Either way, i think she's great and much as i respect her decision not to do more telly i feel it will only leave space in the schedules for more 'undermining of parents as entertainment' stuff.

filthymindedvixen · 06/09/2007 12:24

can we ask her to come back another time? Please?

Aitch · 06/09/2007 12:26

LOL, just give her a weekly slot.

Nbg · 06/09/2007 12:38

Thats fine Mablemurple

Will be great to hear your advice on this Dr T!

RTKangaMummy · 06/09/2007 12:44

We think Dr Tanya is DEFFO BRILL

My 12 year old son,{KANGABOY} is in year 8, {2nd year high school}

He has problems with relating to the other children, they think he is "weird"

He follows the rules very strictly, {which annoys the others},

Do you have any ideas how he can learn to relate to his peers better please?

He is a very good actor and drama is one of his favourite subjects.

{btw he is dyspraxic}

Thanks

RTKM

PS please come and join Mumsnet full time we all love you on here.

flightygirl · 06/09/2007 12:46

Hello Dr Tanya

My little girl has a friend who's the same age as her, but the friend is an only child. How can I smooth over the disagreements they have without always seeing to be on my daughter's "side"? Particularly over issues like sharing (which the other girl obviously doesn't have to do so much at home)

thank you

fryalot · 06/09/2007 12:50

can I post my question now, please?

I have a 13 yo dd1, who is incredibly jealous of dd2 who is 3 - she's not so bad with ds who is 2 but she bullies dd2 horrendously. If I leave the room or turn my back for a moment, I can hear dd2 screaming within seconds as dd1 has hurt her.

When will she grow out of this hatred of her sister and is there anything we can do to speed it up?

She's generally a very nice girl, but put her together with her little sister and she turns into a monster.

Thank you

fryalot · 06/09/2007 12:51

(incidentally, we do reassure dd1 that she is loved very much and dd2 has not replaced her in our affections iykwim)

LoveMyGirls · 06/09/2007 12:52

Flightygirl - the sharing one is ime fairly simple (Yu have to do it lots tho!) if they are arguing over a toy take the toy away and explain to them both if they can't play with it together/ share then you will take it away and they will both go without. Then encourage them to take turns - unless they cary on arguing in which case take the toy away. (this is what i do and its worked well so far.)

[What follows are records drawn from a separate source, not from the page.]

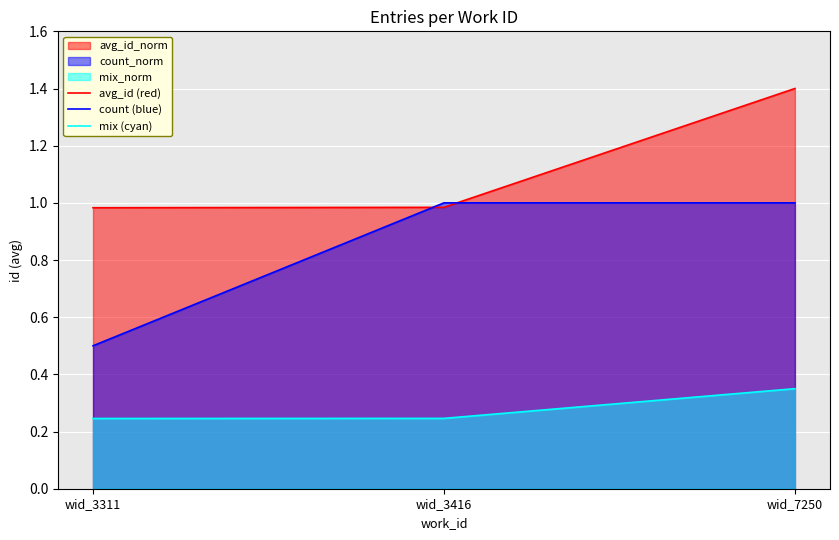

Is it true that mix (cyan) equals 0.1 at wid_3311?

False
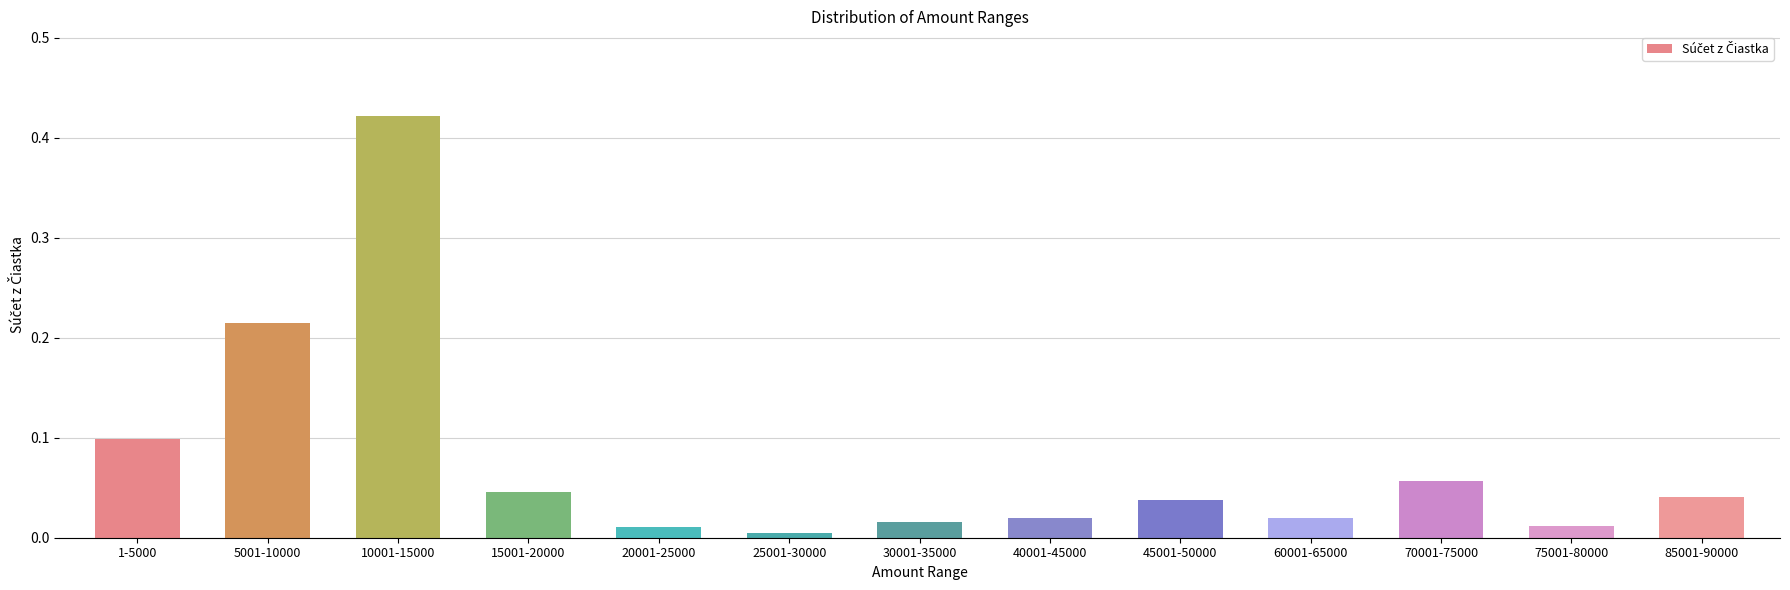

The value at 70001-75000 is 0.0. True or false?

False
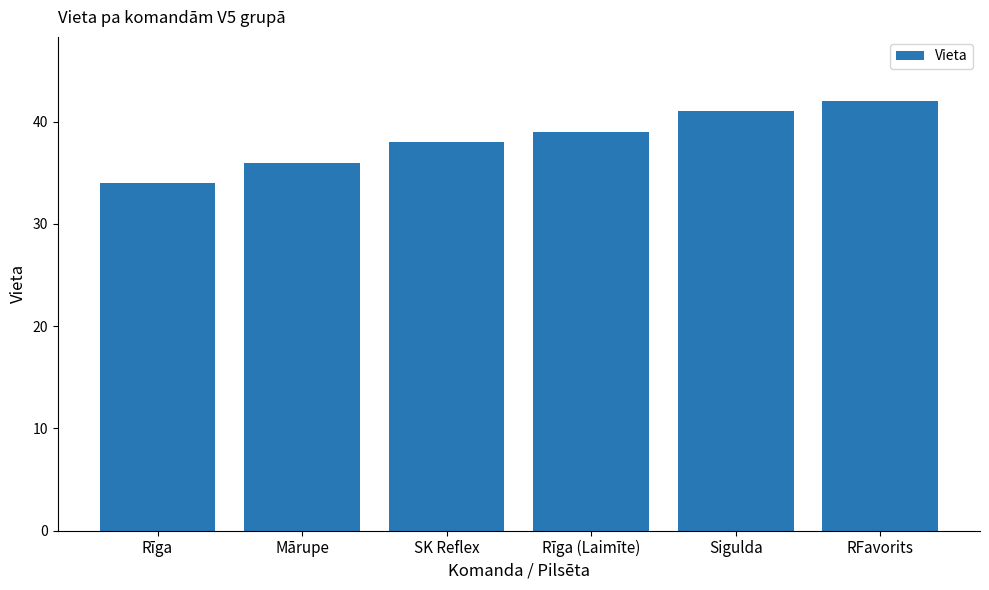

How many categories are shown in the chart?

6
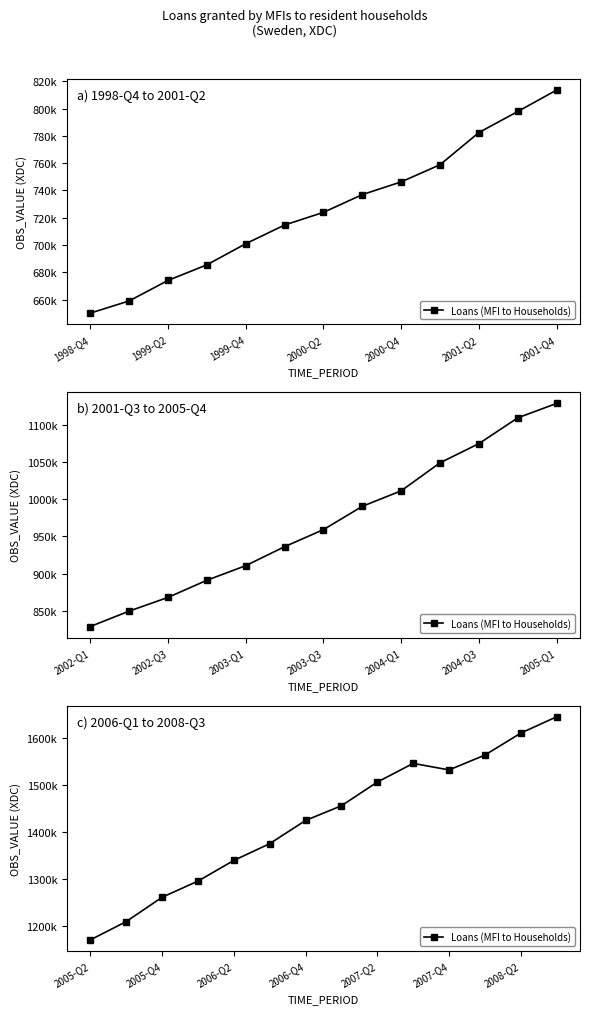

Between 1999-Q2 and 2000-Q2, which is larger?

2000-Q2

DrTanyaByron · 06/09/2007 13:00

hello everyone - it's Tanya Byron here. Thank you MumsNet for inviting me to have this chat and thank you so much everyone for the kind and complimentary things you say about me. I've never done something like this before so forgive me if I mess it up at first - with your support I'm sure I'll get the hang of this eventaully (let's hope before 2 pm when we finish!) I have read through most of your questions and want to try and tackle most subjects before 2pm so forgive me if I don't answer yours directly (they are so many!!) but I hope within my answers to others you'll get some useful stuff. (Stuff being a technical word us psychologists use of course!!) But firstly can I tell you how much I have laughed at the comments about clothes and makeup so as a warm up do you want to hear something about that?

toomanydaves · 06/09/2007 13:00

yes.

OliviaMumsnet · 06/09/2007 13:01

Just a quick one to welcome Dr Tanya Byron, we're delighted that she's here and know that she'll try and answer as many questions as possible.